Tales of Three Clients (And The Moral of the Stories)

Richard received an email from his web designer last month informing him she had taken an opportunity that no longer allowed her to maintain his company’s web site. He immediately forwarded the information to me requesting I “handle it.”

He knows his time and energy as a small business owner are best spent building his business and serving his customers. It’s wasteful for him to fumble around with computers, his website, and other tech issues.

Ever since Richard asked me to support his computer needs over seven years ago, he’s viewed our relationship as that of a trusted advisor. He knows we have his best interests at heart and will make the right recommendations and decisions for him because we understand his business and his technology needs.

For example, when the sales rep for his accounting software calls his office to process the annual renewal, he gives them my phone number and tells them to speak with me. He refuses to talk to them.

Because of this relationship, I can proudly report his computers and network have had NO major issues causing loss of data or significant interruptions in his business. The small, common computer problems are very infrequent and solved quickly.

But I have several clients – both business and residential – who are unlike Richard. They prefer to make changes or tackle computer problems on their own without consulting a computer professional.

Just today, as I’m writing this column, a client frantically called me within minutes of the Frontier technician leaving his office after installing the DSL Internet service. He discovered his two computers couldn’t communicate with each other. Nor could he print to either of his wireless printers.

A quick phone call to me prior to changing his Internet service providers would have prevented his moment of panic, his computer problems, and a costly emergency service call.

Here’s another story:

The other evening while wasting time on Facebook, I saw a friend’s post soliciting help in hooking up her Spectrum (formerly Time Warner) cable modem. She couldn’t find any place in her house with the connections for the cables.

One person commented, “Find a teenager in your neighborhood or call one of your grandkids.”

To many, setting up a cable modem should be easy and take less than five minutes. But I’ve had instances where it necessitated a 30-minute phone call to get it working after it was properly connected.

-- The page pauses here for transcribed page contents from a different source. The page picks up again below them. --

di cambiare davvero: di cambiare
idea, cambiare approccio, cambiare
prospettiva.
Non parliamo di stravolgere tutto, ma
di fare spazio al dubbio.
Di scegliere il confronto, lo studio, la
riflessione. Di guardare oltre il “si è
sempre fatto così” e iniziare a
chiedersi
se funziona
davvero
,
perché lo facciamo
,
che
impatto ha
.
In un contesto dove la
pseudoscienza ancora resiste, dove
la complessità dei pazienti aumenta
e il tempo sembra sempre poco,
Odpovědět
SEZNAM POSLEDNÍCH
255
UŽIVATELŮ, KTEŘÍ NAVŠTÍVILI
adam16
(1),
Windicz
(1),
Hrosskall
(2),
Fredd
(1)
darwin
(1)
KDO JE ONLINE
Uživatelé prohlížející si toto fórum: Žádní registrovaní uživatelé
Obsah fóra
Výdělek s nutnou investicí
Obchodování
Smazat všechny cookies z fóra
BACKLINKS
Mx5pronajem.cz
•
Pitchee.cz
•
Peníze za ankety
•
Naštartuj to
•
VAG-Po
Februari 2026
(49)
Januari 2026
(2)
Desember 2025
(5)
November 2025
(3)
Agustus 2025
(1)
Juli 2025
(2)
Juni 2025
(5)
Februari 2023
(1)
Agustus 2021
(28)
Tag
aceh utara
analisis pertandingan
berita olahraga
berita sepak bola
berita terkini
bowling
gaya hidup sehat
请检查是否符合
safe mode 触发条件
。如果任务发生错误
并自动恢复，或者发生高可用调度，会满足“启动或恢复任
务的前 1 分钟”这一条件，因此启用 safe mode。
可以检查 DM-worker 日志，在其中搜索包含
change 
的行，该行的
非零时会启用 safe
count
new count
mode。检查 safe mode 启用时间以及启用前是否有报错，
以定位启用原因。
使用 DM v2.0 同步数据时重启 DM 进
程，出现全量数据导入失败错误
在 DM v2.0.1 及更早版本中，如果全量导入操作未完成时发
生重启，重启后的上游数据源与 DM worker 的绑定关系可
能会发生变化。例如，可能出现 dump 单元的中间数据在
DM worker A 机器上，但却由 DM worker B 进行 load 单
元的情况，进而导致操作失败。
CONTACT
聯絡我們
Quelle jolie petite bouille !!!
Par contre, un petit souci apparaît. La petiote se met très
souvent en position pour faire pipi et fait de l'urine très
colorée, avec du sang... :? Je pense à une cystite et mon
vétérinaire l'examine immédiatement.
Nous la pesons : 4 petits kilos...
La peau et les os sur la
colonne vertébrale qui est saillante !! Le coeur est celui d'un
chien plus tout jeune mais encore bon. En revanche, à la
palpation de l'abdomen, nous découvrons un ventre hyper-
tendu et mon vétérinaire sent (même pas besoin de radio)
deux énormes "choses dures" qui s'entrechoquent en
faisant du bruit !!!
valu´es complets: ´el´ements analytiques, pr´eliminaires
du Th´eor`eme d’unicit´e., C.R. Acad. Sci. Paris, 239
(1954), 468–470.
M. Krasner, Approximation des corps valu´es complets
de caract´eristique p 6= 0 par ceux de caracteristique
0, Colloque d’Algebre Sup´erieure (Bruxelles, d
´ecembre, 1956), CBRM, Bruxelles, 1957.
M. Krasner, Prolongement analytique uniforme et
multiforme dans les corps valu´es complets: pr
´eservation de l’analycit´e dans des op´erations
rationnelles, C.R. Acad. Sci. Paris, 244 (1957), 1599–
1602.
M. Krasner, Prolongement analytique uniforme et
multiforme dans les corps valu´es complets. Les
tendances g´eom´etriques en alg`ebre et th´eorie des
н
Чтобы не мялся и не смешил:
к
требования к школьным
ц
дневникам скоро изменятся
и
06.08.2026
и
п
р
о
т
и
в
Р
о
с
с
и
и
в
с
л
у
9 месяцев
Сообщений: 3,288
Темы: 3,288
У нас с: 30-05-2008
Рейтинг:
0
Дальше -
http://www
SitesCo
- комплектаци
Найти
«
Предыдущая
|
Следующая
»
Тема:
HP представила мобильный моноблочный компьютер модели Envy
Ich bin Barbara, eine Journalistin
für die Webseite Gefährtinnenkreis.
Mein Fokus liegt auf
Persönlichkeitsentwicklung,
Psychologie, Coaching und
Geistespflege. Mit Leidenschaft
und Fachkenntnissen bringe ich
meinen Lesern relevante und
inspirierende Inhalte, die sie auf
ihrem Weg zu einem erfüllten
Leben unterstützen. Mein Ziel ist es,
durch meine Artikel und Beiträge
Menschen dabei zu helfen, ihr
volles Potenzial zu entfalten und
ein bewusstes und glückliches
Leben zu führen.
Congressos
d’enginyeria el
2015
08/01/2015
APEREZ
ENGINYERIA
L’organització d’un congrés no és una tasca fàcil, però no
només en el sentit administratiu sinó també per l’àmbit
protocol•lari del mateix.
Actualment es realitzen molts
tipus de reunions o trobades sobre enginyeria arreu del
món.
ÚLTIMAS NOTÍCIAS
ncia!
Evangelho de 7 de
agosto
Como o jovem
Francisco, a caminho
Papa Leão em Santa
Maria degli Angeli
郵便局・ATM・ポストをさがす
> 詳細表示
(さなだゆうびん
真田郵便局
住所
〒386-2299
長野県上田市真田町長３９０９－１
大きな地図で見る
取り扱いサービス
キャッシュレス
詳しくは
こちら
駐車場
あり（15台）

Grandkids who are “computer geniuses” and family members who “work for Microsoft” keep computer repair shops across this country in business. They know just enough to royally screw up your computer or network – leaving you to foot a hefty repair bill to clean up their mess.

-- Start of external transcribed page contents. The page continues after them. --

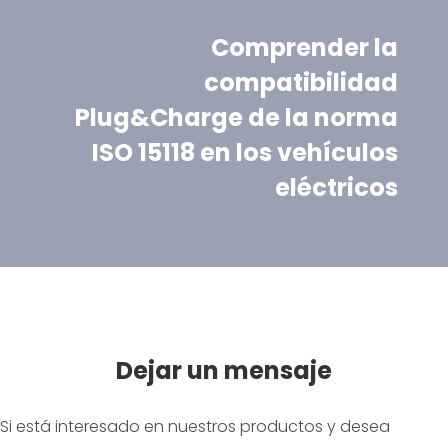
Comprender la
compatibilidad
Plug&Charge de la norma
ISO 15118 en los vehículos
eléctricos
Dejar un mensaje
Si está interesado en nuestros productos y desea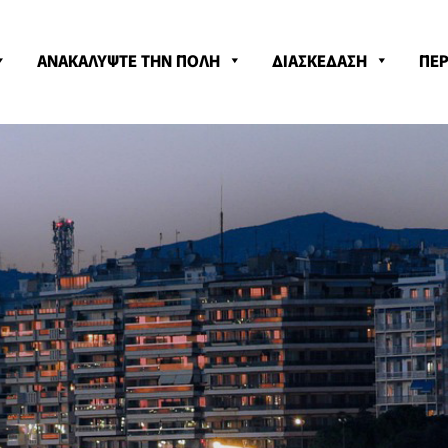
ΑΝΑΚΑΛΥΨΤΕ ΤΗΝ ΠΟΛΗ
ΔΙΑΣΚΕΔΑΣΗ
ΠΕΡ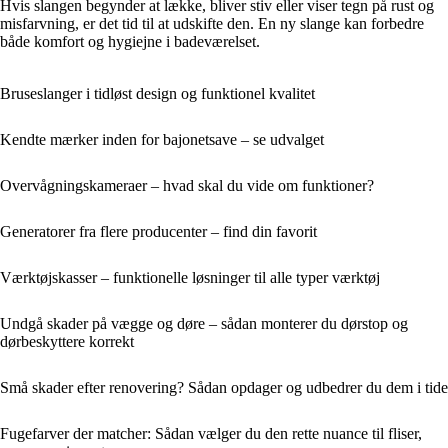
Hvis slangen begynder at lække, bliver stiv eller viser tegn på rust og
misfarvning, er det tid til at udskifte den. En ny slange kan forbedre
både komfort og hygiejne i badeværelset.
Bruseslanger i tidløst design og funktionel kvalitet
Kendte mærker inden for bajonetsave – se udvalget
Overvågningskameraer – hvad skal du vide om funktioner?
Generatorer fra flere producenter – find din favorit
Værktøjskasser – funktionelle løsninger til alle typer værktøj
Undgå skader på vægge og døre – sådan monterer du dørstop og
dørbeskyttere korrekt
Små skader efter renovering? Sådan opdager og udbedrer du dem i tide
Fugefarver der matcher: Sådan vælger du den rette nuance til fliser,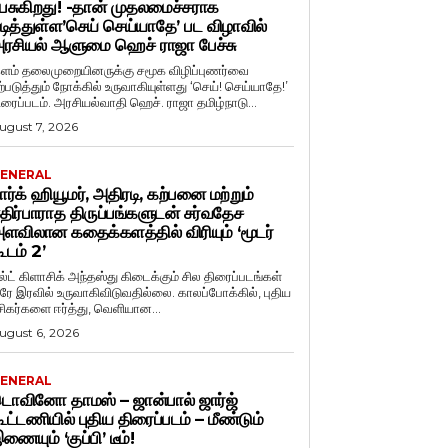
ேசுகிறது! -தான் முதலமைச்சராக
டித்துள்ள’செய் செய்யாதே’ பட விழாவில்
ரசியல் ஆளுமை ஹெச் ராஜா பேச்சு
ளம் தலைமுறையினருக்கு சமூக விழிப்புணர்வை
ற்படுத்தும் நோக்கில் உருவாகியுள்ளது ‘செய்! செய்யாதே!’
ிரைப்படம். அரசியல்வாதி ஹெச். ராஜா தமிழ்நாடு...
ugust 7, 2026
ENERAL
ார்க் ஹியூமர், அதிரடி, கற்பனை மற்றும்
திர்பாராத திருப்பங்களுடன் சர்வதேச
ளவிலான கதைக்களத்தில் விரியும் ‘மூடர்
ூடம் 2’
ல்ட் கிளாசிக் அந்தஸ்து கிடைக்கும் சில திரைப்படங்கள்
ரே இரவில் உருவாகிவிடுவதில்லை. காலப்போக்கில், புதிய
சிகர்களை ஈர்த்து, வெளியான...
ugust 6, 2026
ENERAL
ொவினோ தாமஸ் – ஜான்பால் ஜார்ஜ்
ூட்டணியில் புதிய திரைப்படம் – மீண்டும்
ணையும் ‘குப்பி’ டீம்!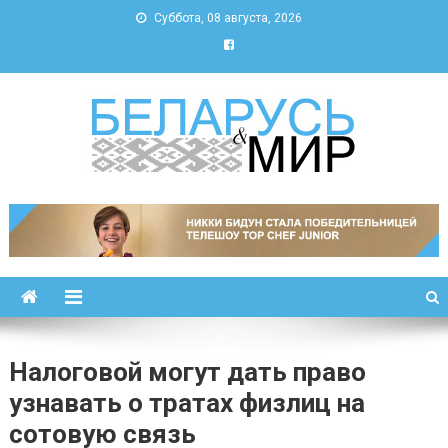
Суббота, 08 августа, 2026
Беларусь и мир
Новости Беларуси и мира
Налоговой могут дать право
узнавать о тратах физлиц на
сотовую связь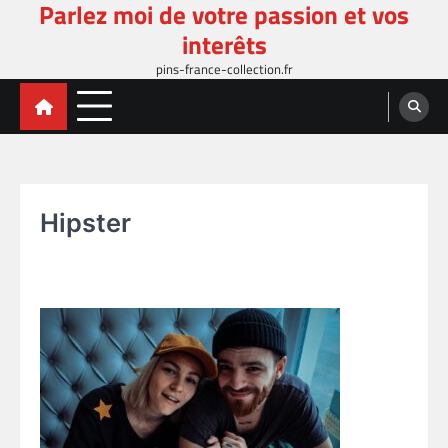
Parlez moi de votre passion et vos
Skip
to
interêts
content
pins-france-collection.fr
Hipster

So what’s the moral of these stories?

Find a computer professional you know, like, and trust.

Then let them handle EVERYTHING related to your technology – whether it’s at your home or your business.

Call them BEFORE changing service providers, installing new software, buying a new printer or other hardware, or disconnecting any cables.

The money you spend for advice and direction from someone who knows what they’re doing (i.e. someone who does it every day for a living) will be CONSIDERABLY LESS than what you’ll shell out to fix something you or someone else broke.

As the old saying goes, “If you think it’s expensive to hire a professional, wait until you hire an amateur.”